Liffe cocoa jumps

19 Nov, 2005

Buoyed by an ailing pound, London cocoa jumped on speculative and fund buying to a three-week peak on Friday, dealers said. The market drew technical buying by speculators after cocoa for December delivery broke through 814/815, 825 and then 835 pounds a tonne.
It ended 4.2 percent higher at 841 pounds a tonne - the highest closing price since October 14. It earlier hit a session high of 847.
Total volume soared to 29,288 lots as producers, trade houses and speculators took the opportunity to sell. December traded 12,338 lots while March cocoa, which also gained 4.2 percent to conclude at 866, moved 14,029 lots.
"Currency was always going to be a major supportive factor," a dealer said. "The buying was well fed by trade and origin."
Sterling fell to a two-year low against the dollar and a one-month low against the euro.
Traders said cocoa's rally was unlikely to last though because it stemmed from technical rather than fundamental factors.
"Nothing fundamental has changed...The overall picture is that we have got good supply," a second dealer said.
West Africa is expected to provide an ample harvest for the 2005/06 season although supplies have slowed recently as producers in countries such as Ivory Coast and Ghana hold out for higher prices. Demand from chocolate manufacturers and cocoa processors has been moderate.

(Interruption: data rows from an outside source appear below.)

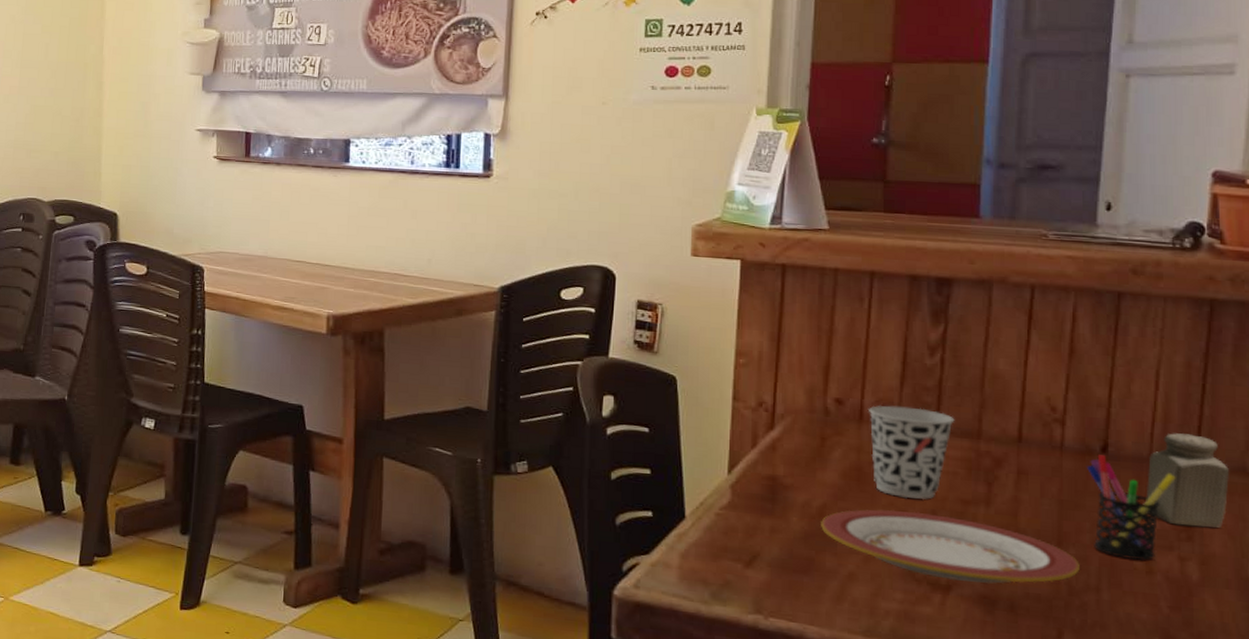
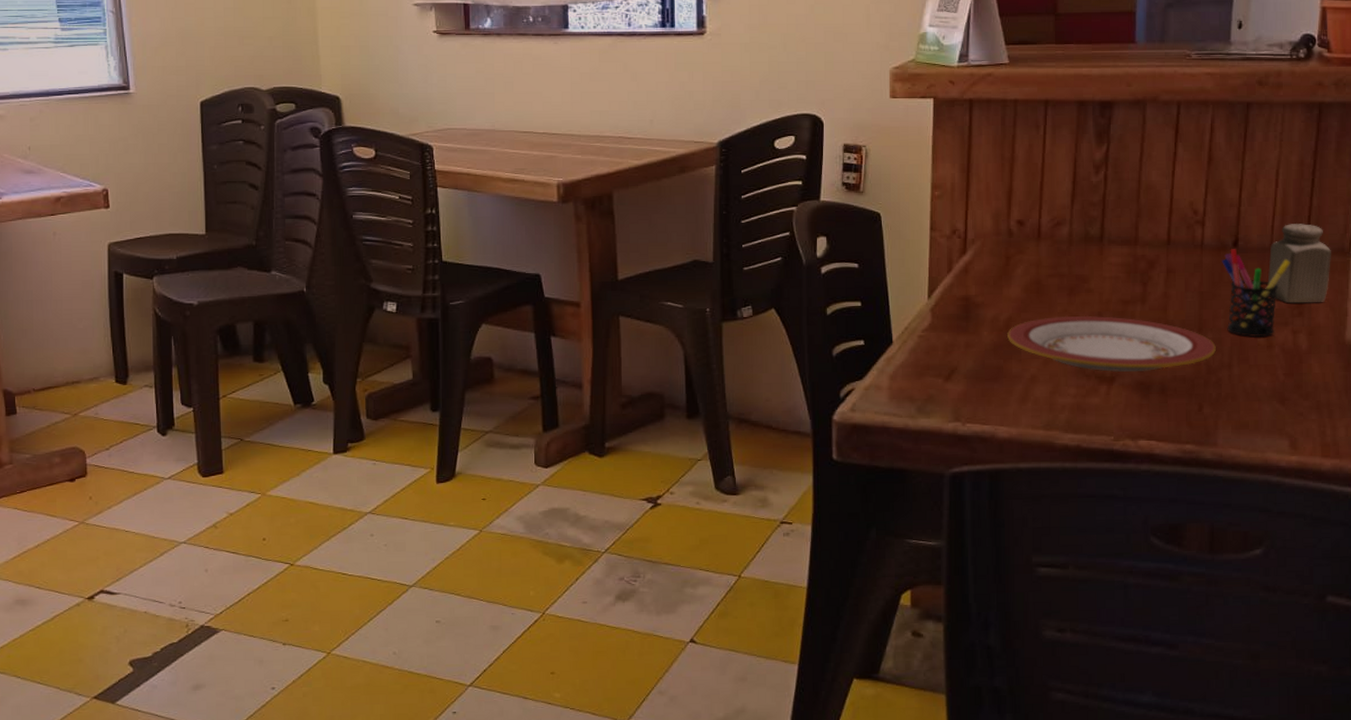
cup: present [867,405,955,499] -> none [1044,222,1116,305]

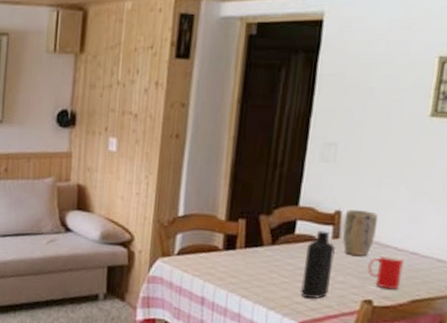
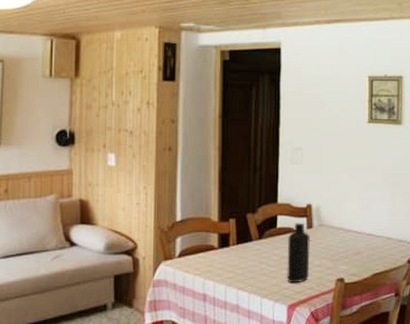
plant pot: present [342,209,379,256] -> none [314,203,340,241]
cup: present [368,255,405,290] -> none [337,238,364,267]

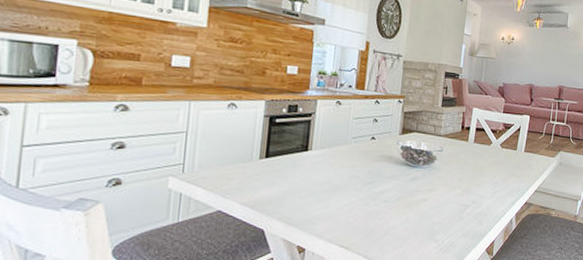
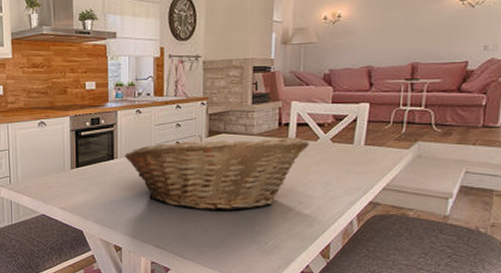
fruit basket: none [319,132,484,210] -> present [124,135,309,212]

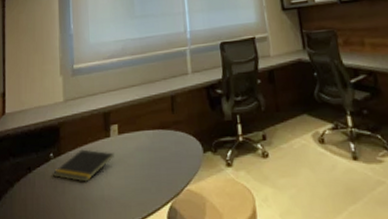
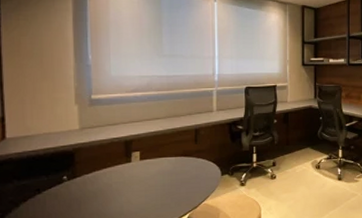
notepad: present [52,149,114,182] -> none [66,172,135,201]

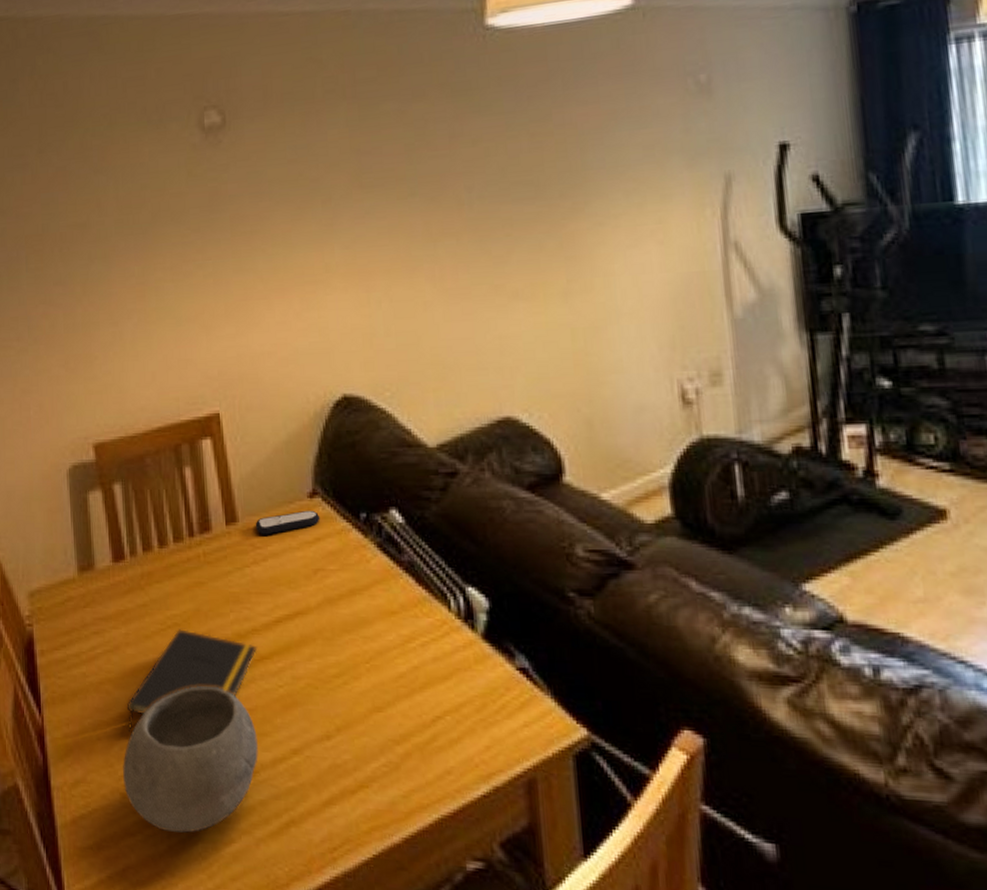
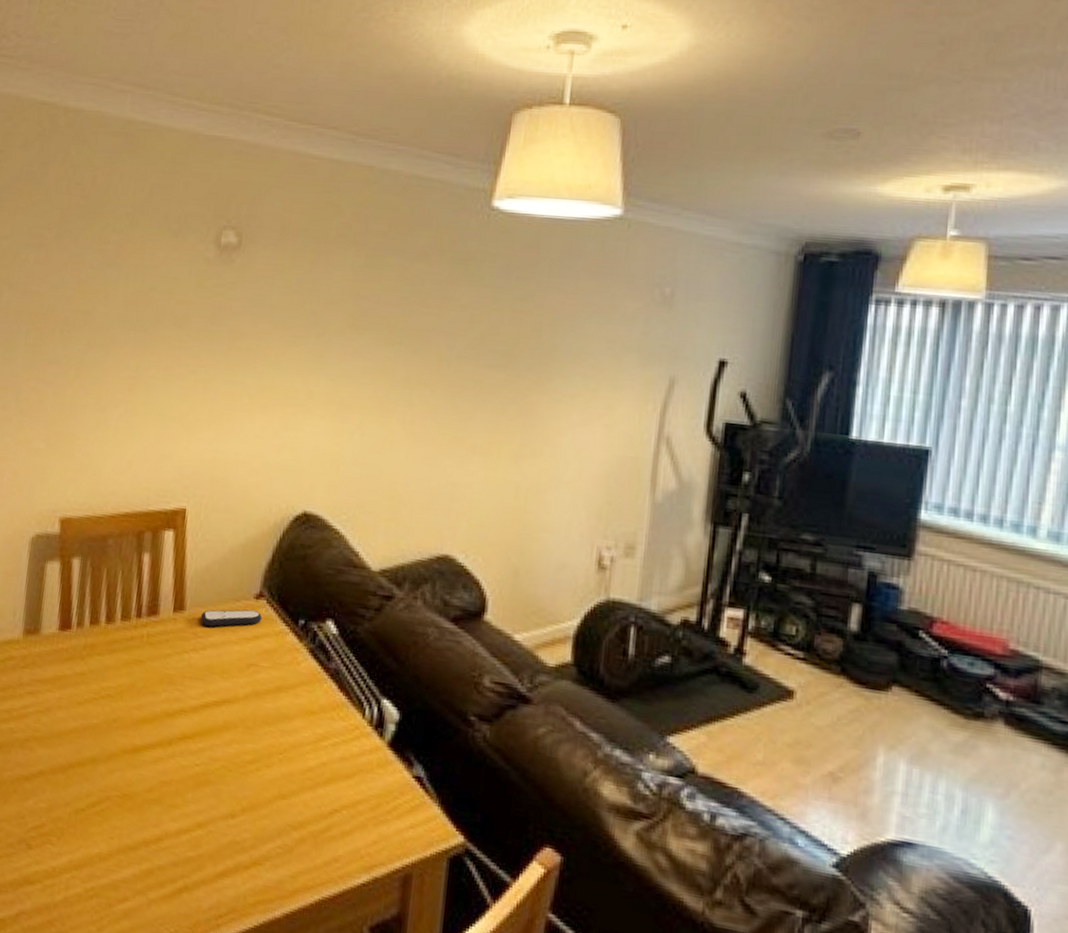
bowl: present [123,686,258,833] -> none [32,754,167,888]
notepad: present [126,629,258,732] -> none [46,700,183,788]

SUGAR WEAKER: London white sugar futures settled slightly weaker on speculative and trader selling on Friday, traders said.
"I think the March contract in London has some trouble staying above $300," one trader said, noting there was some profit-taking following a run-up earlier this week.
Front-month March, which climbed to a 3-week high of $301.30 per tonne on Thursday, concluded down $2.20 at $296.80 per tonne, having moved from $296.20 to $299.50. Volume on the March contract was a light 1,470 lots.
Traders said next week's meeting of European Union agriculture ministers would be closely monitored.
Ministers will consider a radical proposal that calls for sharp cuts to minimum prices and production quotas - slashing the EU's white sugar support price by 39 percent and the minimum beet price by 42 percent. British Sugar, a unit of Associated British Foods, and the National Farmers' Union (NFU) have jointly urged UK growers to cut their beet crop by 3.5 percent in 2006 in response to EU sugar reform plans.
COFFEE STEADIES: Liffe coffee futures finished barely changed on Friday on lack of direction from either fundamental or technical factors, dealers said.
Volume was thin, totalling 3,377 lots. London's most-active January contract finished $5 up at $1,046 a tonne on volume of 2,287 lots. The range was $1,040-1,056.